What the flames was she doing? Was there something the matter with her? What could have come over her all of a slap?
And she kept talking quare, all yes, yes, and beautiful, beautiful and stuff like that. He was fecked if he could see anything that could be the cause of such breathless excitement, although he thought she smelled lovely in her crispy-fresh uniform.
She was pounding her body hard against him now, each thump driven home with a guttural 'Jesus!' He became a little alarmed. This was nice Nurse Blakely, always so friendly and happy. What was happening to her at all?
She plunged her face into the pillow above his head to stifle her cries, nearly smothering him against her chest. Suddenly the truth, what had to be the truth, flashed upon him.
She's dying!
Of course! That was it! That's why she kept saying Jesus. Didn't Mr. Donegan tell the class at school a while back that they should endeavour to let their last dying word be Jesus, so that they would go to meet their Maker with the Saviour's name on their lips?
Oh Godjesusmammy help me she's dying. She'll die on top of me and smother me.
He could feel as well as hear the strange convulsions in her throat as she gasped her weird strangled cries into the pillow. He thought she was going to drive him through the bed as her lower body slammed against him frenziedly, then he felt her go all floppy and still.

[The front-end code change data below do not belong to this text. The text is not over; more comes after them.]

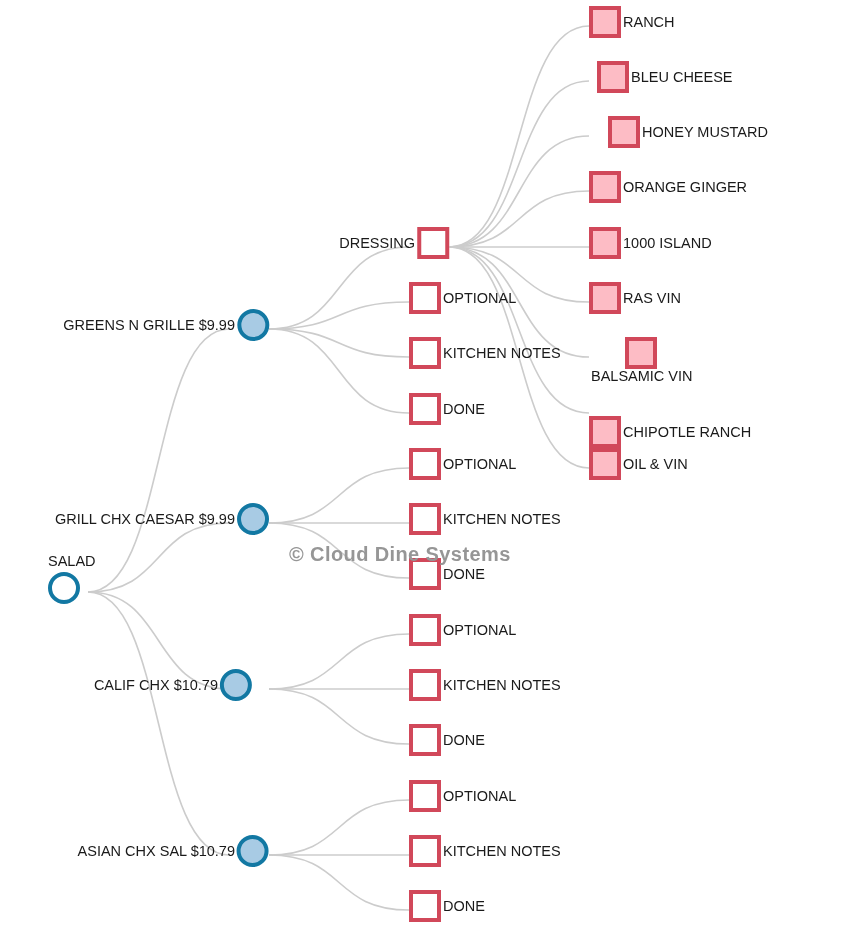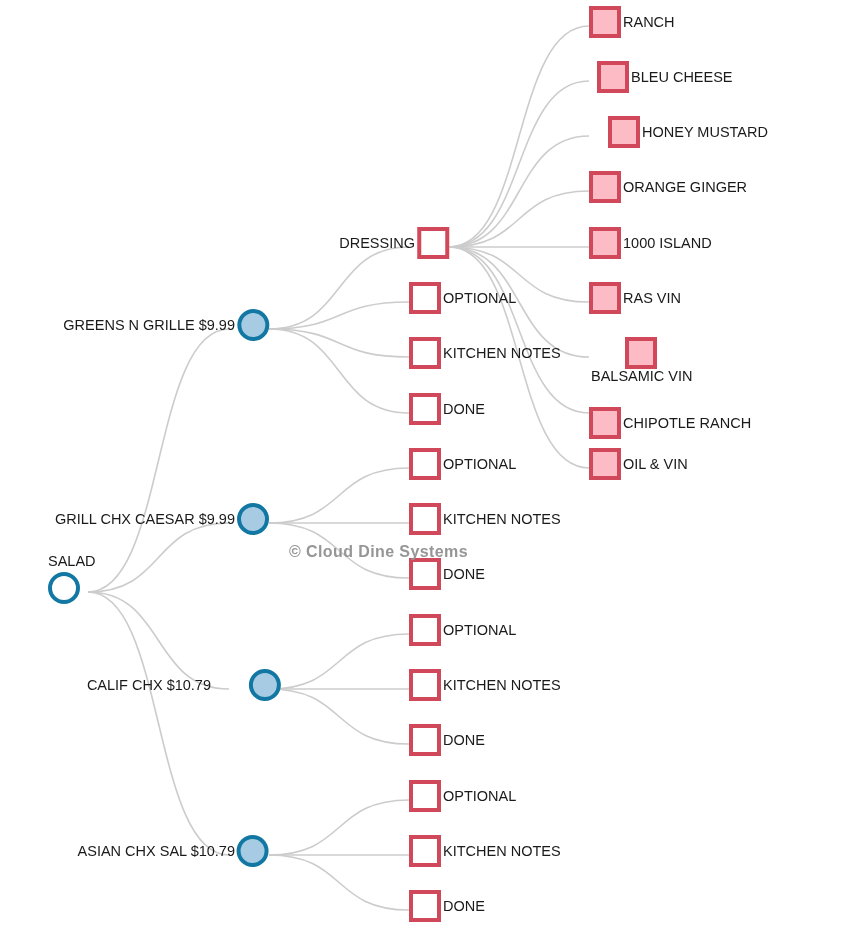--- a/index.html
+++ b/index.html
@@ -76,21 +76,21 @@
     align-items: flex-start;
   }
   .label-above .node-label {
     margin-bottom: 3px;
     margin-left: 0;
   }
   #watermark {
     position: absolute;
     left: 289px;
     top: 543px;
-    font-size: 16px;
+    font-size: 20px;
     font-weight: bold;
     color: #969696;
     letter-spacing: 0.4px;
     white-space: nowrap;
     user-select: none;
   }
 </style>
 </head>
 <body>
 
@@ -131,21 +131,21 @@
         <div class="node-shape circle-root"></div>
       </div>
       <div class="node label-left" style="left: 269px; top: 309px; transform: translateX(-100%);">
         <div class="node-shape circle-branch"></div>
         <span class="node-label">GREENS N GRILLE $9.99</span>
       </div>
       <div class="node label-left" style="left: 269px; top: 503px; transform: translateX(-100%);">
         <div class="node-shape circle-branch"></div>
         <span class="node-label">GRILL CHX CAESAR $9.99</span>
       </div>
-      <div class="node label-left" style="left: 281px; top: 669px; transform: translateX(-100%); gap: 36px;">
+      <div class="node label-left" style="left: 252px; top: 669px; transform: translateX(-100%);">
         <div class="node-shape circle-branch"></div>
         <span class="node-label">CALIF CHX $10.79</span>
       </div>
       <div class="node label-left" style="left: 269px; top: 835px; transform: translateX(-100%);">
         <div class="node-shape circle-branch"></div>
         <span class="node-label">ASIAN CHX SAL $10.79</span>
       </div>
       <div class="node label-left" style="left: 449px; top: 227px; transform: translateX(-100%);">
         <div class="node-shape square-open"></div>
         <span class="node-label">DRESSING</span>
@@ -219,21 +219,21 @@
         <span class="node-label">1000 ISLAND</span>
       </div>
       <div class="node label-right" style="left: 589px; top: 282px; justify-content: flex-end;">
         <div class="node-shape square-leaf"></div>
         <span class="node-label">RAS VIN</span>
       </div>
       <div class="node label-right" style="left: 589px; top: 337px; flex-direction: column;">
         <div class="node-shape square-leaf"></div>
         <span class="node-label">BALSAMIC VIN</span>
       </div>
-      <div class="node label-right" style="left: 589px; top: 407px;">
+      <div class="node label-right" style="left: 589px; top: 416px;">
         <div class="node-shape square-leaf"></div>
         <span class="node-label">CHIPOTLE RANCH</span>
       </div>
       <div class="node label-right" style="left: 589px; top: 448px;">
         <div class="node-shape square-leaf"></div>
         <span class="node-label">OIL &amp; VIN</span>
       </div>
     </div>
 
   <div id="watermark">© Cloud Dine Systems</div>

She's dead! Mammy get me outa here, she's... He was about to let a panic-stricken yell out of him when he realized she was still breathing.
'There now, it's all right, lovey. It's all right now.' She lifted her head and her face was flushed as if she had been crying.
'Off you go to sleep now, Raymond. I'll come and chat to you tomorrow night again.'
He was flabbergasted. Holy God almighty, here she was talking to him in her usual kindly way as if that terrible attack she had just gone through had never happened. It was the quarest thing he had ever come across.